The drumbeat for impeachment is growing. Can Nancy Pelosi stop it?
J. Scott Applewhite/AP
Washington
From the start, Speaker of the House Nancy Pelosi has resisted calls to impeach President Donald Trump.
She’s called the move divisive. She refused to budge even as rumblings grew among House Democrats that special counsel Robert Mueller’s report had enough to start impeachment proceedings against Mr. Trump on obstruction of justice grounds. On Monday night, Ms. Pelosi told Democratic leaders that impeachment would take away from the party’s legislative agenda and undercut ongoing investigations into the president by other congressional committees.
But the pressure is mounting, as the Trump administration continues blocking Democrats’ every effort at investigation. It’s unclear how long Ms. Pelosi can hold the line.
Why We Wrote This
Punishing a political opponent’s acts might seem tempting, even just. But in the past, Americans have not rewarded retribution at the ballot box.
“The more they stonewall, the more powerless people feel, and the more they want to take this immediate action,” says Krystal Ball, a political commentator and host on The Hill’s digital news channel. “The pressure comes from that sense of powerlessness and disgust.”
An April CNN poll found that 69% of Democratic voters want Congress to move forward with impeachment. Billionaire Tom Steyer this month launched a $1 million ad campaign accusing Democrats of doing nothing while the president got away with obstruction and corruption. Even Rep. Justin Amash of Michigan, a Republican and member of the conservative Freedom Caucus, said over the weekend that the president should be impeached for obstruction of justice.
All the while, Mr. Trump has stayed on war footing with congressional Democrats, almost daring them to go ahead. “If it’s an impeachment proceeding, then somebody should call it that,” Rudy Giuliani, one of the president’s personal lawyers, told The New York Times this month. “If you don’t call their bluff now, they’ll just keep slithering around for four, five, six months.”
At the Monday meetings, some Democratic leaders pressed Ms. Pelosi on the issue, arguing that impeachment proceedings would give them access to the documents that the administration has refused to provide. The situation intensified Tuesday after former White House counsel Don McGahn failed to obey a Judiciary Committee summons. Even members less explicitly in favor of taking that step say the White House is pushing them toward doing so.
“The initial aim was to investigate and then see what we have. The problem is we can’t get any information,” Maryland Rep. Elijah Cummings, chair of the House Oversight Committee, tells reporters. “The caucus is slowly moving toward saying, ‘Well, what do we do?’ Because he’s not leaving us with any choices.”

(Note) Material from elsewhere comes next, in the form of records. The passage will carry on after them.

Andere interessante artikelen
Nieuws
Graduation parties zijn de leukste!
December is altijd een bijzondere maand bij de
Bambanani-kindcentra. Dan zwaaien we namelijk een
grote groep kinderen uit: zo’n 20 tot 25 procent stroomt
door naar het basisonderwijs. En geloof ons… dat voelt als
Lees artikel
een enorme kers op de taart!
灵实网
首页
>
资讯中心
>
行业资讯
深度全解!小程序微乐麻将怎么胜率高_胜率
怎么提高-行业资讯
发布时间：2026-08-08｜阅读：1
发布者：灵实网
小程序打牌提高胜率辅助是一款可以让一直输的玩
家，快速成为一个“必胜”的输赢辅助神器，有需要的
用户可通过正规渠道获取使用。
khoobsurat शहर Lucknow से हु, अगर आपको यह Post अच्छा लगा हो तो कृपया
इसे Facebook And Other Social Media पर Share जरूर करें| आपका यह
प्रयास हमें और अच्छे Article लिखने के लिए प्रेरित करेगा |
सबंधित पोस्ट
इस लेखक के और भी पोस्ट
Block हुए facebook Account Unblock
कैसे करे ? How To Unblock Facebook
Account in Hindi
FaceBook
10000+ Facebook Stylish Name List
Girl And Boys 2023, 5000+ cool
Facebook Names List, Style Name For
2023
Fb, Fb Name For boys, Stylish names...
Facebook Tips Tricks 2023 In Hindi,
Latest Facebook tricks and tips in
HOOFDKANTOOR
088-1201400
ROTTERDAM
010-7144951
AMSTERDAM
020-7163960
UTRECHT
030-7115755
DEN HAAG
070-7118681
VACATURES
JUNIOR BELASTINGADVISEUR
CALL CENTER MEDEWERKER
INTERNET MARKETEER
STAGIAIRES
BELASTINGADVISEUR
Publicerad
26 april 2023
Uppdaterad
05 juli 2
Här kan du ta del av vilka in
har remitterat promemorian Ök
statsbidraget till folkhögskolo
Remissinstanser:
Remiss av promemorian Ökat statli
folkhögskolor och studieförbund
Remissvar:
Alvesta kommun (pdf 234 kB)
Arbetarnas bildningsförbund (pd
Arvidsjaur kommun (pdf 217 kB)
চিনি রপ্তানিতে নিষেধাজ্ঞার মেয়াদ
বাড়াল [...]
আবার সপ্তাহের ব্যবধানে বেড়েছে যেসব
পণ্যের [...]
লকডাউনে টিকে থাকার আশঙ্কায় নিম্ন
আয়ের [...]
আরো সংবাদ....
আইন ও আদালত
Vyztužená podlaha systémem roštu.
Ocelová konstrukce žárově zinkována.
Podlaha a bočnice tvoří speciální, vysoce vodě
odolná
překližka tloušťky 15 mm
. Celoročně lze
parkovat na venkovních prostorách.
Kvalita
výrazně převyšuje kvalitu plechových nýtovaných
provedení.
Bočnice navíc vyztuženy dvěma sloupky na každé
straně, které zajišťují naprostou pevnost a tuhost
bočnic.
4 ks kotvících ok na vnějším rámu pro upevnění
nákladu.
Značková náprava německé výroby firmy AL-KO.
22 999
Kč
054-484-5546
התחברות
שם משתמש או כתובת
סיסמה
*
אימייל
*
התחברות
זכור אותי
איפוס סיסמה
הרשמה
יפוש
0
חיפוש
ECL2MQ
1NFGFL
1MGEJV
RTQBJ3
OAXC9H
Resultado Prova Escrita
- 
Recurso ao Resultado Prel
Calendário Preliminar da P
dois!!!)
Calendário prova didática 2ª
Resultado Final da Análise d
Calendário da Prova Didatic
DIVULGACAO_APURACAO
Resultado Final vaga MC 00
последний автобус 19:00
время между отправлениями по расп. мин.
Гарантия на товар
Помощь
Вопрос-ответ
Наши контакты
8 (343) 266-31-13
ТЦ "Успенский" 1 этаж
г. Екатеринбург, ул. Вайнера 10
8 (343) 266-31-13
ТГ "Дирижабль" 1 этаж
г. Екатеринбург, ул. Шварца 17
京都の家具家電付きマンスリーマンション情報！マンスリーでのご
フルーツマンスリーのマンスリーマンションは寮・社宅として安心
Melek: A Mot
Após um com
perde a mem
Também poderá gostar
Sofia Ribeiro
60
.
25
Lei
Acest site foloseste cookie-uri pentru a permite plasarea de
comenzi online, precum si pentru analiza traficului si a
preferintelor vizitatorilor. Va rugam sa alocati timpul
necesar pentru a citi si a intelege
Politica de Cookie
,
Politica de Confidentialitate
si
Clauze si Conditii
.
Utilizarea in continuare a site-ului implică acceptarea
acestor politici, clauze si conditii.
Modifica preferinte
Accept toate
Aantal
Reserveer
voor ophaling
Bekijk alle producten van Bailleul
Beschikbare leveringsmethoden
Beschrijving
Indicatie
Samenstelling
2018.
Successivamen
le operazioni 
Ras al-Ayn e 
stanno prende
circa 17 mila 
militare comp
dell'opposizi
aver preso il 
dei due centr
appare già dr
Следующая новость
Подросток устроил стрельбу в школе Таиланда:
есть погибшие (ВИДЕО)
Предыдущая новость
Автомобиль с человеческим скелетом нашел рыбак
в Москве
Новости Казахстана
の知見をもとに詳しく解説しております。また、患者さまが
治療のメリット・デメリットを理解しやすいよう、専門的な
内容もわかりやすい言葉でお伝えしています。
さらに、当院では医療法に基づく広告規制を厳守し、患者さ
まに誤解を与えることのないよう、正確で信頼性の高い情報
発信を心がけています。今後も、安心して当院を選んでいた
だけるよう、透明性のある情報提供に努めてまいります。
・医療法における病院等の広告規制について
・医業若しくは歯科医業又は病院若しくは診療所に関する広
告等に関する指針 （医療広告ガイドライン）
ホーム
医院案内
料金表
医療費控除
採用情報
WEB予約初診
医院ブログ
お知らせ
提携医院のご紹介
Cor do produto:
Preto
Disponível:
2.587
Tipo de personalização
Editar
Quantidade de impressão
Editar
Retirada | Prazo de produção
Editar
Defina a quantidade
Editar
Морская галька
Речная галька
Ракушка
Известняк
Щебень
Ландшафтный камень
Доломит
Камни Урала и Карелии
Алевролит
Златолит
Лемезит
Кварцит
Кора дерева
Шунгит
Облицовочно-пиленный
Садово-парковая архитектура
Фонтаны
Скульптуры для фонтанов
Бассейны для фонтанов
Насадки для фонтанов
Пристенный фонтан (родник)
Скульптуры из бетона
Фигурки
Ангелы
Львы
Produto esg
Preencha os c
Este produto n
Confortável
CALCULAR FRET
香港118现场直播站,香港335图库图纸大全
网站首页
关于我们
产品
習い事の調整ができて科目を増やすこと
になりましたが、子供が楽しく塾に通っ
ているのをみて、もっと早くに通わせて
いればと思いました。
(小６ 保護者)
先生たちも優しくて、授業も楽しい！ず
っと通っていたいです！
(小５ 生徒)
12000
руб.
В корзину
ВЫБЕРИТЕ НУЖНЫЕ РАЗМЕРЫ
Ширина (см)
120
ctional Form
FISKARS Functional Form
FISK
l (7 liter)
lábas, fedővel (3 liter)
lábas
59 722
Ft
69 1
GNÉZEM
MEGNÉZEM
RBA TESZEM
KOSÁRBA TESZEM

This group of lawmakers – reluctant to move toward impeachment but also increasingly willing to take that step – could be the tipping point for Ms. Pelosi, says Kris Miller, who teaches American government and legislative politics at the University of Maryland, College Park. Before this week, the loudest calls for impeaching the president had come mostly from progressive members in solidly blue districts, she says. Now, some combination of institutional duty and being boxed in by the administration’s stonewalling has caused a rise in this third camp.
“Their numbers are not huge, but they’re growing quickly,” Professor Miller says. “I think that changes a lot for the caucus overall.”
Still, Ms. Pelosi isn’t entirely out of options – yet. Democrats have managed to put the Trump administration on the defensive in one court case: On Monday, a federal district court judge ruled that the president’s accounting firm must turn over his financial records to the House Oversight Committee. Judge Amit Mehta rejected the Trump legal team’s argument that the committee had no authority to investigate the president.
There’s also a view that if Ms. Pelosi could hold her caucus together until a little closer to the 2020 primaries – if the burst of voices calling for impeachment dies down in the next day or two – she might be able to more successfully make the case that the best way to defeat Mr. Trump is through the ballot box.
And while some Democratic presidential candidates have voiced support for impeachment, “It’s not absolutely in their interest to have all this going on while they’re trying to introduce themselves to the public,” says John Fortier, of the Bipartisan Policy Center. “The argument that impeachment may not be good for [the Democratic Party] politically is a strong one.”
One big wild card could be the special counsel’s testimony, if it takes place. A public hearing relatively soon might be enough to defuse the pressure on Democrats to take drastic action, Professor Miller says.
For now, every option seems to be on the table. “Everybody in the Democratic caucus – including Pelosi – wants to hold the administration to account,” Washington Rep. Pramila Jayapal told a group of reporters Tuesday.
“The question is … how do we best do that?” says Representative Jayapal, who co-chairs the Progressive Caucus and called for impeachment over the weekend. “And that is an ongoing discussion.”